Author: Robert Smith
Planning Unit: Nelson County CES
Major Program: Local Food Systems
Plan of Work: Promoting Positive Lifestyles & Tapping into Local Food Systems
Outcome: Intermediate Outcome
Focus is an acronym for Food Chain under Survey and was developed to provide an in-depth look at the food production and their pricing influences. Our audience is a small group of well qualified high school juniors that are very interested in agriculture business and production.
During this series of classes, we will expose the young adults to how different businesses are structured, how pricing is affected by inputs and how we get food from farm to table in all population densities. We provided experiences for the youth on the production side at all levels of farm size and market influence. We visited with a farmer that produces fresh produce on about 3 acres and sells directly to the public as well as a farmer that produces more than 15,000 acres of crops and has 30 employees. Middle-sized producers were visited as well and the students got to ask questions of all farm hosts and learned much about the structure of and needs of each location.

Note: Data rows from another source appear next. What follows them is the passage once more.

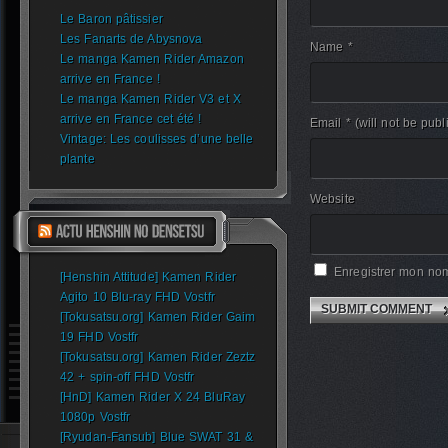
Le Baron pâtissier
Les Fanarts de Abysnova
Name *
Le manga Kamen Rider Amazon
arrive en France !
Le manga Kamen Rider V3 et X
arrive en France cet été !
Email *
(will not be publ
Vintage: Les coulisses d’une belle
plante
Website
Enregistrer mon nom
[Henshin Attitude] Kamen Rider
Agito 10 Blu-ray FHD Vostfr
[Tokusatsu.org] Kamen Rider Gaim
19 FHD Vostfr
[Tokusatsu.org] Kamen Rider Zeztz
42 + spin-off FHD Vostfr
[HnD] Kamen Rider X 24 BluRay
1080p Vostfr
[Ryudan-Fansub] Blue SWAT 31 &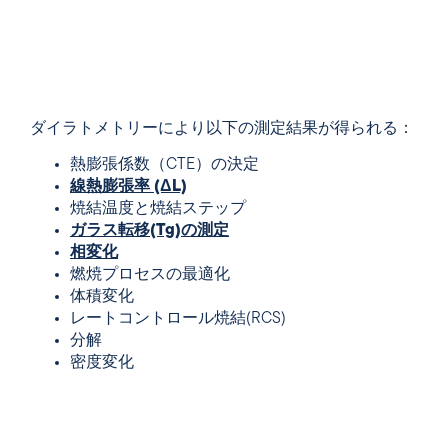
ダイラトメトリーにより以下の測定結果が得られる：
熱膨張係数（CTE）の決定
線熱膨張率 (ΔL)
焼結温度と焼結ステップ
ガラス転移(Tg)の測定
相変化
燃焼プロセスの最適化
体積変化
レートコントロール焼結(RCS)
分解
密度変化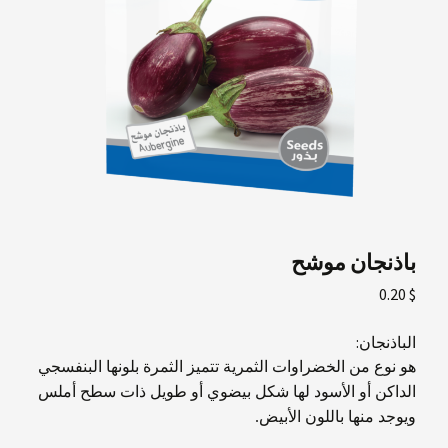
باذنجان موشح
0.20
$
الباذنجان:
هو نوع من الخضراوات الثمرية تتميز الثمرة بلونها البنفسجي
الداكن أو الأسود لها شكل بيضوي أو طويل ذات سطح أملس
ويوجد منها باللون الأبيض.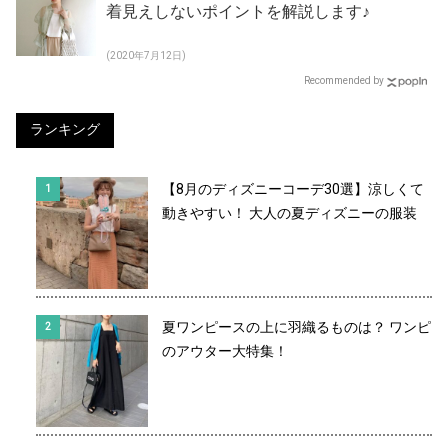
着見えしないポイントを解説します♪
(2020年7月12日)
Recommended by
ランキング
【8月のディズニーコーデ30選】涼しくて
動きやすい！ 大人の夏ディズニーの服装
夏ワンピースの上に羽織るものは？ ワンピ
のアウター大特集！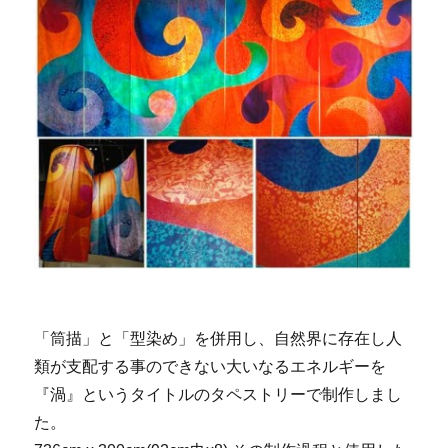
「筒描」と「型染め」を併用し、自然界に存在し人
類が支配する事のできない大いなるエネルギーを
『渦』というタイトルのタペストリーで制作しまし
た。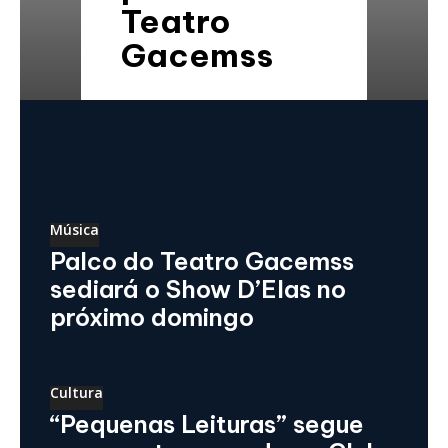
Teatro
Gacemss
Música
Palco do Teatro Gacemss
sediará o Show D’Elas no
próximo domingo
Cultura
“Pequenas Leituras” segue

We also visited our value-added producers in the county as well: Flowers Foods (large bakery), Boones Butcher Shop (full-service butcher shop), Blend-Pak (blender of flour, herbs, and spices), Willetts Distillery (bourbon producer), and Robey's Country Gardens (fresh produce distributor). During these visits, the participants were shown how farm products were transformed from the raw product into an edible product.

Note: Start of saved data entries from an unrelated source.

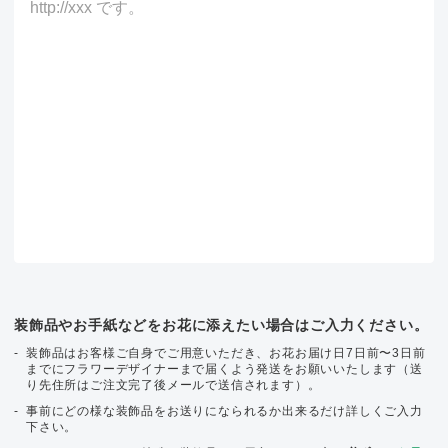
装飾品やお手紙などをお花に添えたい場合はご入力ください。
装飾品はお客様ご自身でご用意いただき、お花お届け日7日前〜3日前
までにフラワーデザイナーまで届くよう発送をお願いいたします（送
り先住所はご注文完了後メールで送信されます）。
事前にどの様な装飾品をお送りになられるか出来るだけ詳しくご入力
下さい。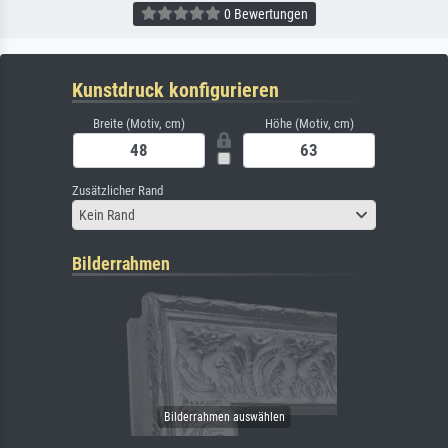
0 Bewertungen
Kunstdruck konfigurieren
Breite (Motiv, cm)
Höhe (Motiv, cm)
Zusätzlicher Rand
Kein Rand
Bilderrahmen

Finally, we visited a major metropolitan area to show how many people depend on fresh foods and to see how food is being served into these urban areas. On the way to Chicago, we visited a major dairy that milks 34,000 cows three times a day and learned about the logistics that have to be worked out to get the milk to market and to care for the cattle. While in Chicago we visited an aquaponics operation on the west side of Chicago. Here they produced tilapia and salad greens in a closed system on a 34,000 square foot urban lot and shared the lot with two other urban farmers. We also visited a Circular Economy experiment in the Back of the Yards portion of Chicago. Here we learned how the 20 individual companies (under one roof) depend on one another to create products that end up on dinner tables in Chicago homes.